Ethnopharmacological relevance: Saururus chinensis (Lour.) Baill (Saururaceae), also known as Asian lizard's tail, is a plant commonly found in East Asia. Its leaves have been used in traditional medicine to treat many diseases such as edema, pneumonia, hypertension, leproma, jaundice, gonorrhea, and rheumatoid arthritis.
Aim of the study: Based on the efficacies of S. chinensis, the anti-inflammatory effects of this plant and the molecular mechanism were evaluated using the ethanol extract of S. chinensis leaves (Sc-EE).
Materials and methods: The production of pro-inflammatory mediators and cytokines in response to Sc-EE was evaluated using Griess and semi-quantitative reverse transcription-polymerase chain reactions. Furthermore, relevant proteins including c-Jun, c-Fos, p38, JNK, ERK, MEK1/2, MKK3/6, MKK4/7, and TAK1 were detected through immunoblotting.

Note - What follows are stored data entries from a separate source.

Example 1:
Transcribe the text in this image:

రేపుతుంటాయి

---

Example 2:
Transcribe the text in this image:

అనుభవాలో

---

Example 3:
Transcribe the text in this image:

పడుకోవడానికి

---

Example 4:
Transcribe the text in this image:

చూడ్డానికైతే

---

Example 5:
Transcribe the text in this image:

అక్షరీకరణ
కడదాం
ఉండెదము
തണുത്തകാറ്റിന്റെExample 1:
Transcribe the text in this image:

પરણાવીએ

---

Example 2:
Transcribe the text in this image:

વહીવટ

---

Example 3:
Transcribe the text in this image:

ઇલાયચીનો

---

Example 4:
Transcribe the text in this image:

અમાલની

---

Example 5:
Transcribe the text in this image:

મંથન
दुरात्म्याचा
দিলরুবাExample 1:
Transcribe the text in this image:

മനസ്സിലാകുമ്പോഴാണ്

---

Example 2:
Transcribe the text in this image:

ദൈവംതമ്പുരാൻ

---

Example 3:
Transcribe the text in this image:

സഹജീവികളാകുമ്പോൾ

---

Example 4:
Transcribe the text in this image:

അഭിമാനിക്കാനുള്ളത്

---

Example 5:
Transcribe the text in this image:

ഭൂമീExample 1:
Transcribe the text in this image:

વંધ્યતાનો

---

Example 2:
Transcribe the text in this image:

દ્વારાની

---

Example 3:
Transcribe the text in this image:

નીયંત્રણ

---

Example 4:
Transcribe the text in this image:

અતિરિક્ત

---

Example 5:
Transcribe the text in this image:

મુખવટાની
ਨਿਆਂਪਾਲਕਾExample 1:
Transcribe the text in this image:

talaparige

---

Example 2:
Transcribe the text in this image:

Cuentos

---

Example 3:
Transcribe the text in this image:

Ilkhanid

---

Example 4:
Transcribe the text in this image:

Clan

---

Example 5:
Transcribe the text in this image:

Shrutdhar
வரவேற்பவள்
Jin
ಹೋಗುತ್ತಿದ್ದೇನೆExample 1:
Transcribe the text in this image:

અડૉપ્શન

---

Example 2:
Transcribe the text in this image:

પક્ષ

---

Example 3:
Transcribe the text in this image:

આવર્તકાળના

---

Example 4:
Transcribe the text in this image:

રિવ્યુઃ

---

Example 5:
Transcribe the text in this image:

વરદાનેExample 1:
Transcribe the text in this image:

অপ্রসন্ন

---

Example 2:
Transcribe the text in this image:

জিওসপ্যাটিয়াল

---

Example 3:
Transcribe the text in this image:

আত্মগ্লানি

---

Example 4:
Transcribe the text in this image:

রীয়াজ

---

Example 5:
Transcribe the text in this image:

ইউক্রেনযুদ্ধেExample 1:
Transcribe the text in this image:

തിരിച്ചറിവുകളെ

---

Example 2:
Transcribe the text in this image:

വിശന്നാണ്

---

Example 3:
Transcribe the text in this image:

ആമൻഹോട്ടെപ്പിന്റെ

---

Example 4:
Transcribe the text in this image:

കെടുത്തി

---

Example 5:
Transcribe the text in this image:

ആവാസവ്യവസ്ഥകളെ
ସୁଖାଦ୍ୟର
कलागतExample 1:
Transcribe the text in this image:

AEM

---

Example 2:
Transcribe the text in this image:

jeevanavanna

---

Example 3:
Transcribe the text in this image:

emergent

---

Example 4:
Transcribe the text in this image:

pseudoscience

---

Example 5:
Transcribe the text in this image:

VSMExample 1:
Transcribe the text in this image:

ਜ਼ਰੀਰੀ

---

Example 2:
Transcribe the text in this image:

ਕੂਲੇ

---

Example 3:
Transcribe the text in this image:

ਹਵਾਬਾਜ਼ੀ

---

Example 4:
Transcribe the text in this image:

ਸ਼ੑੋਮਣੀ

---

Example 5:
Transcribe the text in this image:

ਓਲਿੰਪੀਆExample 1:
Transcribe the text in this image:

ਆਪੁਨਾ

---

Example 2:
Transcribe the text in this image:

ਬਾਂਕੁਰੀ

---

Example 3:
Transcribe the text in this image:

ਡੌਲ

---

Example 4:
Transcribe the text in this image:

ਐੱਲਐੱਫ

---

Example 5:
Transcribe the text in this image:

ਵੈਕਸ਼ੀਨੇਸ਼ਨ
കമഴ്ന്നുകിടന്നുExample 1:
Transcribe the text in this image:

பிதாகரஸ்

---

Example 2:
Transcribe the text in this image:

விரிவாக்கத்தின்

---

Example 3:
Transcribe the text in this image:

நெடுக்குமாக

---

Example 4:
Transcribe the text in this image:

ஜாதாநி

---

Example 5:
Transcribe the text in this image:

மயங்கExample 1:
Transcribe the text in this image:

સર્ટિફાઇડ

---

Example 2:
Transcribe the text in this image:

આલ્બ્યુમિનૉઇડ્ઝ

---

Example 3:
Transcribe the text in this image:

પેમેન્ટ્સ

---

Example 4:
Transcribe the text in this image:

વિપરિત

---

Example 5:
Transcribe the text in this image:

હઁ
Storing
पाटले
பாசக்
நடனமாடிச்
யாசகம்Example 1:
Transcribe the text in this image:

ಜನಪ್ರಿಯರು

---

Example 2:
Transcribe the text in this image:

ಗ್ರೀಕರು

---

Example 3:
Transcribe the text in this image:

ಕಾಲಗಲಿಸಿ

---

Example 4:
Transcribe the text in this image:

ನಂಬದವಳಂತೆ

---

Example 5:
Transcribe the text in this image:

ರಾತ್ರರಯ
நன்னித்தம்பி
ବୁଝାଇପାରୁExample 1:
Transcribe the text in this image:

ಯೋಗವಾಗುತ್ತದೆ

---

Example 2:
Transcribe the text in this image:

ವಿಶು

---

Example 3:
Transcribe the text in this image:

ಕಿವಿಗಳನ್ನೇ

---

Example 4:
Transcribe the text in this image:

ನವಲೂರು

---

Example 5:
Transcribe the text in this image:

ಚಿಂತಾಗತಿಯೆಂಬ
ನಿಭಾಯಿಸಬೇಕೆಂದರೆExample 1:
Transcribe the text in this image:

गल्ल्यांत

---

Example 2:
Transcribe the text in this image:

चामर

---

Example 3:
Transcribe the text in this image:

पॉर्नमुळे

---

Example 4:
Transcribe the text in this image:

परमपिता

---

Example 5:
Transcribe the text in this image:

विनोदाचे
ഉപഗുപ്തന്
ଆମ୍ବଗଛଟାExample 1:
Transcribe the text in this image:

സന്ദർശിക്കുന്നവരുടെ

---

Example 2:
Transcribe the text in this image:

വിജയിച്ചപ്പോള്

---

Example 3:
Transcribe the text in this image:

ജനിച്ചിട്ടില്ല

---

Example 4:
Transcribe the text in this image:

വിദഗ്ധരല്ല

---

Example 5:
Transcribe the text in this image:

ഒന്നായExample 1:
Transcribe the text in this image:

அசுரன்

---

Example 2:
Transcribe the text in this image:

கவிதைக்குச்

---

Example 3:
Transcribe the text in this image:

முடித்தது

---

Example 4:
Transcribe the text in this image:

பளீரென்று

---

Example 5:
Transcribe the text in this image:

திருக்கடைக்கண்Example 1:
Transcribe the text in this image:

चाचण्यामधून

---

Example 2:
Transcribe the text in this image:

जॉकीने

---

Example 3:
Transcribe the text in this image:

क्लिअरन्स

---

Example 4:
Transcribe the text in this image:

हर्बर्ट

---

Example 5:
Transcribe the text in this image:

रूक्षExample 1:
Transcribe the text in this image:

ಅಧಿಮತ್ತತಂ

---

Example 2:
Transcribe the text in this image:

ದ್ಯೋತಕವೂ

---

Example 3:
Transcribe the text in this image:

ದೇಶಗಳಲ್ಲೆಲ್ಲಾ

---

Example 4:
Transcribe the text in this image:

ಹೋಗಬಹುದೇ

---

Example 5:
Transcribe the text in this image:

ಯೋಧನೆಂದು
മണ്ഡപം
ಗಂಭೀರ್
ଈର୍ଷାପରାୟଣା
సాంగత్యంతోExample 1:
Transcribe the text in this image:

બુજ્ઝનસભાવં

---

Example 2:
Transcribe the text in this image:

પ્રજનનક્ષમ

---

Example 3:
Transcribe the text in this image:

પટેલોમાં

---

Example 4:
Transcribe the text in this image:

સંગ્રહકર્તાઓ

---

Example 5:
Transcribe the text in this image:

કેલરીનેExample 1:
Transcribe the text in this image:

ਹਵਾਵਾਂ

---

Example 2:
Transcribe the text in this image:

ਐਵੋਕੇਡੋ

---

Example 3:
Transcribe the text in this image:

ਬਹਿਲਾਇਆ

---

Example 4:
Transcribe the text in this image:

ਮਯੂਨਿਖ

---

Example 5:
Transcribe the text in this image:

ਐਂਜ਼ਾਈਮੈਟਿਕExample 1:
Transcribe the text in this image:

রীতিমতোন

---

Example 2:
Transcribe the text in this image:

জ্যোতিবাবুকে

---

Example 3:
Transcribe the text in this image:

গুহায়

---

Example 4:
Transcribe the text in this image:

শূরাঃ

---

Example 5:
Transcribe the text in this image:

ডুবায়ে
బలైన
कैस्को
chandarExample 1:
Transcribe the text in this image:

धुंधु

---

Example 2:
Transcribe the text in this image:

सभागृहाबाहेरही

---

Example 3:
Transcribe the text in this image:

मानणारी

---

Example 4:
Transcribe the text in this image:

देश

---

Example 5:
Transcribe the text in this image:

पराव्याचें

Results: Sc-EE diminished production of nitric oxide (NO); decreased expression levels of cyclooxygenase (COX)-2, interleukin (IL)-6, inducible NO synthase (iNOS), and IL-1β in LPS-stimulated RAW264.7 cells; and attenuated activator protein 1 (AP-1)-mediated luciferase activities. The extract markedly downregulated the phosphorylation of TAK1, upregulated thermal stability of TAK1, and reduced TAK1/AP-1-mediated luciferase activity in LPS-treated RAW264.7 cells and TAK1-overexpressing HEK293T cells.
Conclusions: These results demonstrated that Sc-EE suppresses pro-inflammatory gene expression through blockade of the TAK1/AP-1 pathway in LPS-treated RAW264.7 macrophages, implying that inhibition of TAK1/AP-1 signaling by S. chinensis is a key event in its anti-inflammatory activity.
Keywords: AP-1 signaling pathway; Anti-inflammatory activity; Saururus chinensis (Lour.) Baill (Saururaceae); TAK1.